- Release poster
- Directed by: Isaiah Lester; Yassir Lester;
- Written by: Yassir Lester
- Produced by: Liz Destro; Isaiah Lester; Yassir Lester;
- Starring: Shameik Moore; D'Arcy Carden; Paul Reiser; Susan Sarandon;
- Cinematography: Veronica Bouza
- Edited by: David Dean; Josh Porro;
- Music by: Keegan DeWitt
- Production companies: Village Roadshow Pictures; Destro Films; ModelBoyz Entertainment;
- Distributed by: Magnolia Pictures
- Release dates: March 12, 2024 (SXSW); November 1, 2024 (United States);
- Running time: 89 minutes
- Country: United States
- Language: English
- Budget: $17 million^{[citation needed]}
- Box office: $17,750

= The Gutter (2024 film) =

Film by Isaiah and Yassir Lester

The Gutter is a 2024 American sports comedy film written by Yassir Lester, and directed by Yassir Lester and Isaiah Lester. It stars Shameik Moore, D'Arcy Carden, Paul Reiser and Susan Sarandon.

==Plot==
Walt gets hired at a bowling alley where he meets Skunk, a former pro-bowler and drunk, and Brother Canda, a Hotep sidewalk speaker. A city inspector comes and tells the crew that unless they get $200,000 dollars to fix the health code violations the bowling alley will be closed. Walt angrily throws a bowling ball, for the first time ever, and gets a perfect strike. Skunk decides to coach him, so they can win money and save the bowling alley. The two become close friends dressing in outrageous costumes, winning matches and getting sponsorships. Skunk is also excited about the possibility of Walt beating the records of retired bowler Linda Curson who is considered the best there ever was.
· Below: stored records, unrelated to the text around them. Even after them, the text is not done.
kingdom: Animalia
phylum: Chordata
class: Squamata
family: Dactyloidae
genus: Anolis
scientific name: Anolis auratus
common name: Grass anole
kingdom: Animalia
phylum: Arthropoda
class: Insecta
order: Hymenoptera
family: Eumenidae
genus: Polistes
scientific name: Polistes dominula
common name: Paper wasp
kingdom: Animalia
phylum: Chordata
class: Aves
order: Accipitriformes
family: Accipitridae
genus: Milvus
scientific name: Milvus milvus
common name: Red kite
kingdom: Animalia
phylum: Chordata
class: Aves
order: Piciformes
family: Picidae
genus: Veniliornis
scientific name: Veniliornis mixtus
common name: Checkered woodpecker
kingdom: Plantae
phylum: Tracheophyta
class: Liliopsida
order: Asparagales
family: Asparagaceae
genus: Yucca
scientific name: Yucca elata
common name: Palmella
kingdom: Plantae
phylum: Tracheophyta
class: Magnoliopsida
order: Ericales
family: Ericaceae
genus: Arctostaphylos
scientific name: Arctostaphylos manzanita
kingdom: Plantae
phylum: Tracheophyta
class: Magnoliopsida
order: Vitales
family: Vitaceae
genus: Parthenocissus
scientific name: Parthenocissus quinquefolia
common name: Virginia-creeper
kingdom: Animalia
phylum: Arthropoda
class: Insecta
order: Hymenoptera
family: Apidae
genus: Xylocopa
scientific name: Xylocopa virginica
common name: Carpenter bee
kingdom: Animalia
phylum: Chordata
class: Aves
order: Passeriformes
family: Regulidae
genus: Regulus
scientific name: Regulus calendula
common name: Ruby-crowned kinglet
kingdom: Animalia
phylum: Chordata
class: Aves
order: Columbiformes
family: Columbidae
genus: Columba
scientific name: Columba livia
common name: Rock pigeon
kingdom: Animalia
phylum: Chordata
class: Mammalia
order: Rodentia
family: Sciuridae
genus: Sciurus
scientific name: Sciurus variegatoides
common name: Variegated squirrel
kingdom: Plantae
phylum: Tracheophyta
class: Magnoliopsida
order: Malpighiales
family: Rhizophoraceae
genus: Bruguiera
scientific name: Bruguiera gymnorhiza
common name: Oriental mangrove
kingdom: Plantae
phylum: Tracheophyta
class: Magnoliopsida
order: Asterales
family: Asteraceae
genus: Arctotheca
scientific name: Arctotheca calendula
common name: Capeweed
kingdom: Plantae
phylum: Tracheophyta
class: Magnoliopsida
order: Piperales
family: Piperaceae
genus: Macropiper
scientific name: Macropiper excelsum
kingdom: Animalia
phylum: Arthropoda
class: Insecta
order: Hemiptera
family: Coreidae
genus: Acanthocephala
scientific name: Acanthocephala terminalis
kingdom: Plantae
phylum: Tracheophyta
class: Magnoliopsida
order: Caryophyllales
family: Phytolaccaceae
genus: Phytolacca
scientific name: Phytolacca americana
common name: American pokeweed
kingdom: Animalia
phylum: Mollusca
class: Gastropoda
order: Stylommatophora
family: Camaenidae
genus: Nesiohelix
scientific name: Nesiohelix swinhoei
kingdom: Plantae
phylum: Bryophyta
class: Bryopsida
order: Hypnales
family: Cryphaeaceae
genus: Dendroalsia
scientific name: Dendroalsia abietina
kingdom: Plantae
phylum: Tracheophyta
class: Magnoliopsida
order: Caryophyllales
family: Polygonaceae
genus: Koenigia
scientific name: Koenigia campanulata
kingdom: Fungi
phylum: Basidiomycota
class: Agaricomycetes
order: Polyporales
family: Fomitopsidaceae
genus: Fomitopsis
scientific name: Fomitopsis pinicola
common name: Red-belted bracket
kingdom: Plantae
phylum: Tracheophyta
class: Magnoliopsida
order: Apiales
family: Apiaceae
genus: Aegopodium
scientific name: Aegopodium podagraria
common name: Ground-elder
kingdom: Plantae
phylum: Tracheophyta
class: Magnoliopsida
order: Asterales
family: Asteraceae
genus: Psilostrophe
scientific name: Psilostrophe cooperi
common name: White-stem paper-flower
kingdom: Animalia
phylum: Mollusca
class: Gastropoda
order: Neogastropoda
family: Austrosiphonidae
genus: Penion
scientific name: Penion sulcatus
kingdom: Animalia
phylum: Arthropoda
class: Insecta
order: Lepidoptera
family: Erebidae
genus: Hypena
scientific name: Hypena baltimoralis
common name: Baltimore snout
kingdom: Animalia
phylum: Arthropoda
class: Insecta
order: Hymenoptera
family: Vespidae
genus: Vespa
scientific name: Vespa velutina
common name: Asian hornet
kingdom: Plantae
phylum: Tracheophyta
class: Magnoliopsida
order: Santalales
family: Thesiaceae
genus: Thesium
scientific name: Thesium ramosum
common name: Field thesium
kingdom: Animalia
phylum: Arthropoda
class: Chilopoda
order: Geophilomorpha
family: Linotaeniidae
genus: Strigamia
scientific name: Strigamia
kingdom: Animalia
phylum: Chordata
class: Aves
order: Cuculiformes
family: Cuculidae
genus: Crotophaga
As he approaches Curson's records, Walt's success comes to the attention of Curson herself. Under the pressure of success Walt suddenly feels "there is something wrong with his ball" and he has his first loss. Walt keeps losing and ends the season having only beaten one of Curson's records. Curson then announces that she is returning to pro-bowling and reveals that her daughter is Skunk. Walt freaks out and feels betrayed because he believes Skunk, who hates her mom, was only using him to beat her mom's old records. Walt breaks up his partnership with Skunk and performs even worse.

At a funeral for two of their friends who died trying to steal Kohl's Cash, Skunk and Walt reconcile. They go to the Championship where Walt faces Curson. Walt realizes that Curson had changed the weight of his ball and that's why he began losing. However, in the fair final match both play exceptionally well and Walt loses. However, Brother Canda reveals its not all bad. By being the first "African-America championship losing bowler" the bowling alley is declared historic and no renovations are need. Later, Skunk, Walt and Brother Canda are shown to be leading classes teaching kids to bowl. They are interrupted by the arrival of the first black man to win a pro-bowling championship who reveals an all new line up of non-white bowlers, which Walt and Skunk vow to take on in the next tour.

==Release==
The film premiered at South by Southwest on March 12, 2024. In August 2024, Magnolia Pictures acquired North American distribution rights to the film, scheduling it for a simultaneous release in theaters and video on demand on November 1, 2024.

==Reception==

Matt Donato of Collider rated the film a 7 out of 10. Lovia Gyarkye of The Hollywood Reporter gave the film a positive review and wrote, "...The Gutter — like an early Paul Beatty novel — seems destined to be a cult classic." Stephen Saito of Variety also gave the film a positive review and wrote, "Laughter strikes from all sides in The Gutter, the kind of brash and boisterous broad comedy that has largely been missing from multiplexes in recent years." Fletcher Peters of The Daily Beast gave the film a negative review and wrote, "But all in all, do these bonkers, fantastical edits to the game of bowling make The Gutter a fun, farcical ride? Well, also no."